Affliction purifying and elevating man

On a Sunday morning this March, I was up early preparing for Sunday school when the fire alarm went off, repeatedly blaring FIRE! FIRE! FIRE! I was grateful there was no fire, but in getting up to check it out, I realized something was physically off. Although there was no pain, there was severe hemorrhaging. Because the word fire had been so insistent, I went to the definition of fire in the glossary of Science and Health with Key to the Scriptures. What stood out was the last phrase, “affliction purifying and elevating man” (Science and Health 586:13–14). Knowing I’d been given a promise and spiritual standpoint for praying, I felt peace.

I found a substitute for my class and was able to continue to work for myself and patients on Sunday and Monday, although I needed to remain still. On Monday evening, however, I called a Christian Science practitioner as the symptoms hadn’t abated and my husband and I were scheduled to leave for the airport early Wednesday morning to help our son and daughter-in-law with a move. (The passages from the practitioner didn’t come through, but we later discovered we had been working along the same lines.) By Tuesday afternoon the symptoms had stopped, the practitioner was released, and we went to bed, packed and ready for the trip.

Later Tuesday night, different, aggressive symptoms appeared. I couldn’t get out of bed to study, but spent much of the night clinging to/praying with/insisting on these two powerful spiritual facts: God is my Life and the law of my being, and “God is light, and in Him is no darkness at all” (I John 1:5). From a previous healing, many years ago, I had learned to cling to the light and sense of God’s presence, allness, and power, and to refuse to give in to any dark thoughts, symptoms, or fears.

Sensing the challenge, my supportive and prayerful husband quietly cancelled our flights. Like Jacob, I was still wrestling with some error, but was freer by morning. By Wednesday evening I was free enough that, through prayer, we were led to proceed with the trip. My husband rebooked the flight for Thursday afternoon. (Unbeknownst to me, he also made arrangements for a wheelchair at the airport in case I needed extra support; gratefully, I did not need it.)

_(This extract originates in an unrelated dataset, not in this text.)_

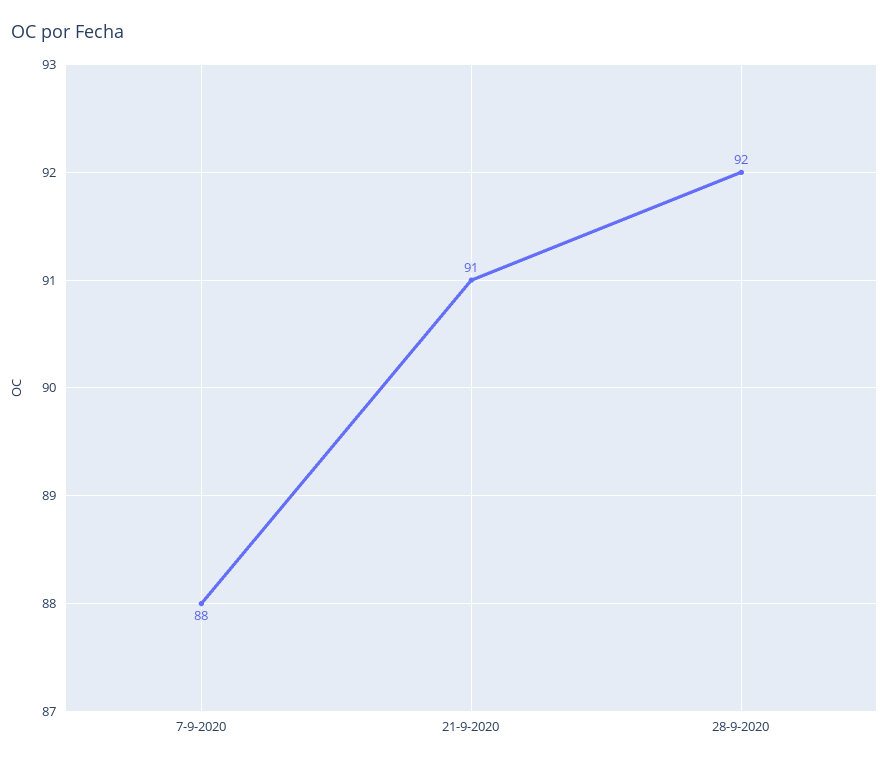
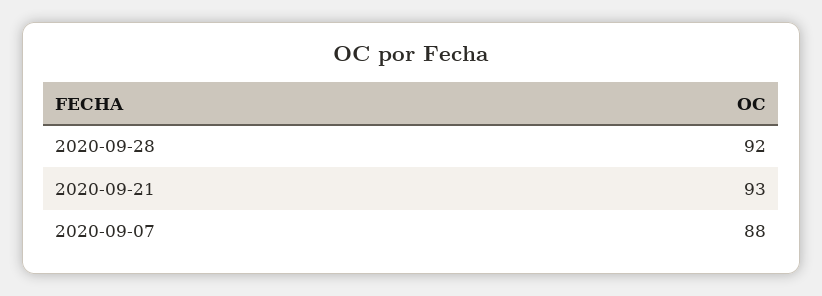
21-9-2020: 91 -> 93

I am grateful for the healing, for yet another proof of God’s ever-present Love, for my husband’s practical unflappable support, and for being able to help our son and daughter-in-law with cleaning, unpacking, and painting. Since that reassuring promise from the glossary, I’ve become much more aware of, and receptive to, the many quiet (and not so quiet) ways God speaks to us, prepares our thought, guides us, and provides whatever is needed—prepares a table for us in the presence of our enemies—to carry us onward and upward through challenges. This healing affirms once again, “Ah Lord God!…there is nothing too hard for thee” (Jeremiah 32:17).